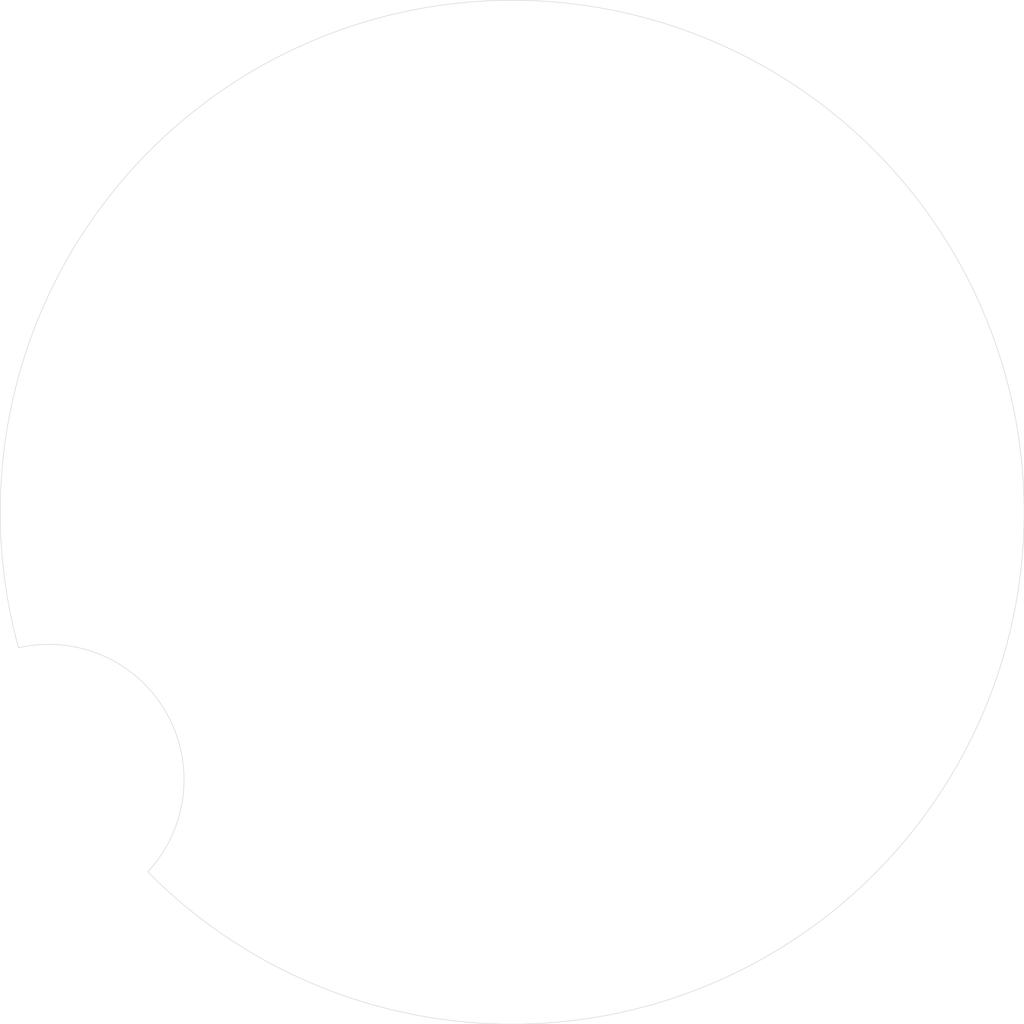
<source format=kicad_pcb>
(kicad_pcb (version 20190331) (host pcbnew "(5.1.0-494-g2c71d550a)")

  (general
    (thickness 1.6)
    (drawings 3)
    (tracks 0)
    (modules 0)
    (nets 1)
  )

  (page "A4")
  (layers
    (0 "F.Cu" signal)
    (31 "B.Cu" signal)
    (32 "B.Adhes" user)
    (33 "F.Adhes" user)
    (34 "B.Paste" user)
    (35 "F.Paste" user)
    (36 "B.SilkS" user)
    (37 "F.SilkS" user)
    (38 "B.Mask" user)
    (39 "F.Mask" user)
    (40 "Dwgs.User" user)
    (41 "Cmts.User" user)
    (42 "Eco1.User" user)
    (43 "Eco2.User" user)
    (44 "Edge.Cuts" user)
    (45 "Margin" user)
    (46 "B.CrtYd" user)
    (47 "F.CrtYd" user)
    (48 "B.Fab" user)
    (49 "F.Fab" user)
  )

  (setup
    (last_trace_width 0.25)
    (user_trace_width 0.5)
    (user_trace_width 1.5)
    (user_trace_width 2)
    (trace_clearance 0.2)
    (zone_clearance 0.508)
    (zone_45_only no)
    (trace_min 0.2)
    (via_size 0.8)
    (via_drill 0.4)
    (via_min_size 0.4)
    (via_min_drill 0.3)
    (uvia_size 0.3)
    (uvia_drill 0.1)
    (uvias_allowed no)
    (uvia_min_size 0.2)
    (uvia_min_drill 0.1)
    (edge_width 0.05)
    (segment_width 0.2)
    (pcb_text_width 0.3)
    (pcb_text_size 1.5 1.5)
    (mod_edge_width 0.12)
    (mod_text_size 1 1)
    (mod_text_width 0.15)
    (pad_size 4 4)
    (pad_drill 3)
    (pad_to_mask_clearance 0.051)
    (solder_mask_min_width 0.25)
    (aux_axis_origin 0 0)
    (visible_elements FFFFFF7F)
    (pcbplotparams
      (layerselection 0x010fc_ffffffff)
      (usegerberextensions false)
      (usegerberattributes false)
      (usegerberadvancedattributes false)
      (creategerberjobfile false)
      (excludeedgelayer true)
      (linewidth 0.100000)
      (plotframeref false)
      (viasonmask false)
      (mode 1)
      (useauxorigin false)
      (hpglpennumber 1)
      (hpglpenspeed 20)
      (hpglpendiameter 15.000000)
      (psnegative false)
      (psa4output false)
      (plotreference true)
      (plotvalue true)
      (plotinvisibletext false)
      (padsonsilk false)
      (subtractmaskfromsilk false)
      (outputformat 1)
      (mirror false)
      (drillshape 1)
      (scaleselection 1)
      (outputdirectory ""))
  )

  (net 0 "")

  (net_class "Default" "This is the default net class."
    (clearance 0.2)
    (trace_width 0.25)
    (via_dia 0.8)
    (via_drill 0.4)
    (uvia_dia 0.3)
    (uvia_drill 0.1)
  )

  (gr_line (start 116.014381 95.389064) (end 116.014892 95.406714) (layer "Edge.Cuts") (width 0.0254) (tstamp 5CD2FA10))
  (gr_arc (start 117.47 101.730001) (end 122.219999 106.150274) (angle -145.9) (layer "Edge.Cuts") (width 0.0254) (tstamp 5CD1B7AF))
  (gr_arc (start 139.699999 88.900274) (end 122.219999 106.150274) (angle -330.7) (layer "Edge.Cuts") (width 0.0254))

)

</source>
★ ★ ★
• [PROBLEM TO SOLVE] Note every line of the records that holds the word "Cuts", and copy it.

• [THE ANSWER]
    (44 "Edge.Cuts" user)
  (gr_line (start 116.014381 95.389064) (end 116.014892 95.406714) (layer "Edge.Cuts") (width 0.0254) (tstamp 5CD2FA10))
  (gr_arc (start 117.47 101.730001) (end 122.219999 106.150274) (angle -145.9) (layer "Edge.Cuts") (width 0.0254) (tstamp 5CD1B7AF))
  (gr_arc (start 139.699999 88.900274) (end 122.219999 106.150274) (angle -330.7) (layer "Edge.Cuts") (width 0.0254))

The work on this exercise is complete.